Deze gearchiveerde website ‘De Vlaamse primitieven' wordt tijdelijk niet meer geactualiseerd. Bepaalde functionaliteiten (vb. gericht zoeken in de collectie) zijn hierdoor mogelijk niet meer beschikbaar. Nieuwsupdates over de Vlaamse primitieven verschijnen voortaan op vlaamsekunstcollectie.be. Vragen over deze website? Neem contact op via info@vlaamsekunstcollectie.be.

Een Eyckiaanse tekening op de expo De weg naar van Eyck

De tekening met de Kruisiging van Christus, een blikvanger op de tentoonstelling De weg naar van Eyck in het Museum Boijmans van Beuningen in Rotterdam, wordt als een geheel nieuw ontdekte tekening van Jan van Eyck en/of zijn werkplaats gepresenteerd. Toch zijn er aanwijzingen dat de tot dusver nooit in het openbaar getoonde tekening na de dood van Jan van Eyck is ontstaan.

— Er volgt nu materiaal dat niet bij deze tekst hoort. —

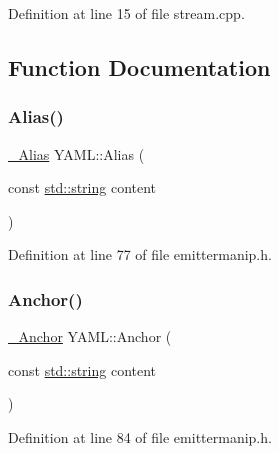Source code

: Definition at line 15 of file stream.\+cpp.



\subsection{Function Documentation}
\mbox{\label{namespace_y_a_m_l_a41c2352843482997c8336b5ac17bf0f4}} 
\subsubsection{\texorpdfstring{Alias()}{Alias()}}
{\footnotesize\ttfamily \mbox{\hyperlink{struct_y_a_m_l_1_1___alias}{\+\_\+\+Alias}} Y\+A\+M\+L\+::\+Alias (\begin{DoxyParamCaption}\item[{const \mbox{\hyperlink{glad_8h_ac83513893df92266f79a515488701770}{std\+::string}}}]{content }\end{DoxyParamCaption})\hspace{0.3cm}{\ttfamily [inline]}}



Definition at line 77 of file emittermanip.\+h.

\mbox{\label{namespace_y_a_m_l_a6f50a59e00212914b4313bf361206079}} 
\subsubsection{\texorpdfstring{Anchor()}{Anchor()}}
{\footnotesize\ttfamily \mbox{\hyperlink{struct_y_a_m_l_1_1___anchor}{\+\_\+\+Anchor}} Y\+A\+M\+L\+::\+Anchor (\begin{DoxyParamCaption}\item[{const \mbox{\hyperlink{glad_8h_ac83513893df92266f79a515488701770}{std\+::string}}}]{content }\end{DoxyParamCaption})\hspace{0.3cm}{\ttfamily [inline]}}



Definition at line 84 of file emittermanip.\+h.

\mbox{\label{namespace_y_a_m_l_a6a8d7258e92d4f2150869d90a45addc1}} 
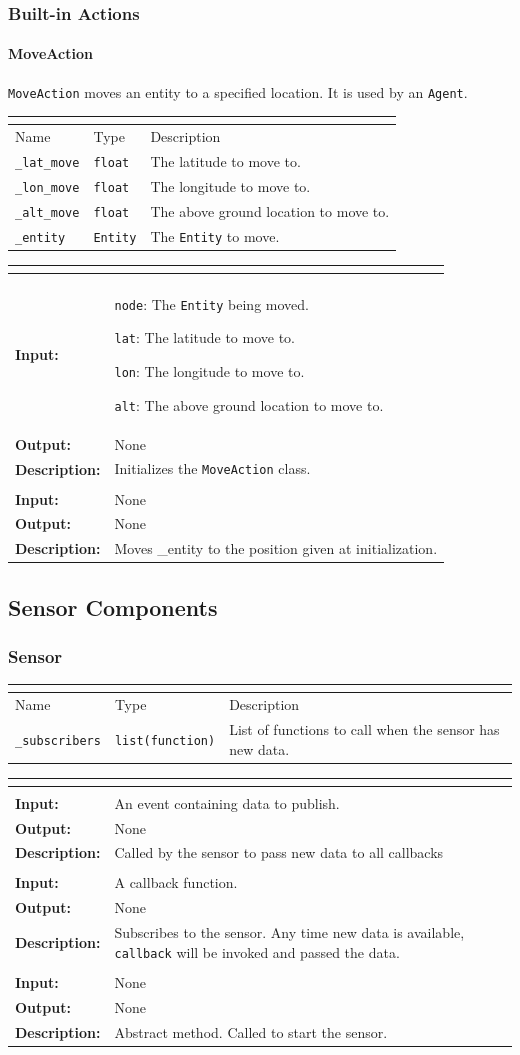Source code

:\documentclass[titlepage]{article}
\renewenvironment{itemize*}
    {\begin{itemize}
        \setlength{\itemsep}{0pt}%
        \setlength{\parskip}{0pt}%
        \setlength{\partopsep}{0pt}%
        \setlength{\topsep}{0pt}}%
    {\end{itemize}}
\newcommand{\operations}[1]{
\begin{center}
    \begin{longtable}{|p{4cm}|p{10cm + 2.0\tabcolsep}|}
    \hline
    \multicolumn{2}{|l|}{\cellcolor[gray]{0.5}{\textbf{Operations}}} \\ \hline
#1
    \end{longtable}
\end{center}
}
\newcommand{\operation}[4]{
    \hline
    \multicolumn{2}{|l|}{\cellcolor[gray]{0.8}{\texttt{#1}}} \\ \hline
    \hspace{7pt}\textbf{Input:} & #2 \\ \hline
    \hspace{7pt}\textbf{Output:} & #3 \\ \hline
    \hspace{7pt}\textbf{Description:} & #4 \\ \hline
}
\newcommand{\attributes}[1]{
    \begin{center}
        \begin{tabular}{|p{3.5cm}|p{3.5cm}|p{7cm}|}
            \multicolumn{3}{|l|}{\cellcolor[gray]{0.5}{\textbf{Attributes}}} \\ \hline
            \rowcolor[gray]{0.8} Name & Type & Description \\ \hline 
            #1
        \end{tabular}
    \end{center}
}
\newcommand{\attribute}[3]{
    \texttt{#1} & \texttt{#2} & #3 \\ \hline
}
\begin{document}
\subsubsection{Built-in Actions}
\paragraph{MoveAction}
{\texttt{MoveAction} moves an entity to a specified location. It is used by an \texttt{Agent}.}

\attributes{
    \attribute{\_lat\_move}{float}{The latitude to move to.}
    \attribute{\_lon\_move}{float}{The longitude to move to.}
    \attribute{\_alt\_move}{float}{The above ground location to move to.}
    \attribute{\_entity}{\texttt{Entity}}{The \texttt{Entity} to move.}
}

\operations{
    \operation{\_\_init\_\_(node,lat,lon,alt)}
    {
        \begin{itemize*}
            \item \texttt{node}: The \texttt{Entity} being moved. 
            \item \texttt{lat}: The latitude to move to. 
            \item \texttt{lon}: The longitude to move to. 
            \item \texttt{alt}: The above ground location to move to. 
        \end{itemize*}
    }{None}{Initializes the \texttt{MoveAction} class.}
    \operation{perform()}{None}{None}{Moves \_entity to the position given at initialization.}
}

\subsection{Sensor Components}
\subsubsection{Sensor}
\attributes
{
    \attribute{\_subscribers}{list(function)}{List of functions to call when the sensor has new data.}
}

\operations
{
    \operation{\_publish\_data(event)}{An event containing data to publish.}{None}{Called by the sensor to pass new data to all callbacks}
    \operation{subscribe(callback)}{A callback function.}{None}{Subscribes to the sensor.  Any time new data is available, \texttt{callback} will be invoked and passed the data.}
    \operation{run()}{None}{None}{Abstract method.  Called to start the sensor.}
}
\end{document}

Al geruime tijd zijn experts op de hoogte van het bestaan van deze tekening. Het werk werd in 2002, naar aanleiding van de tentoonstelling De eeuw van van Eyck in het Groeningemuseum in Brugge, door de eigenaar naar Brugge gebracht. De tekening werd er vervolgens aan een deskundig onderzoek onderworpen. Omwille van de problematische bewaringstoestand, de tekening is namelijk bedekt met een vergeelde olievernis, met als resultaat de beschadiging van papier en tekening, werd na onderzoek met het blote oog en vergrootglas geconcludeerd dat het om een pentekening uit de latere 16e eeuw gaat.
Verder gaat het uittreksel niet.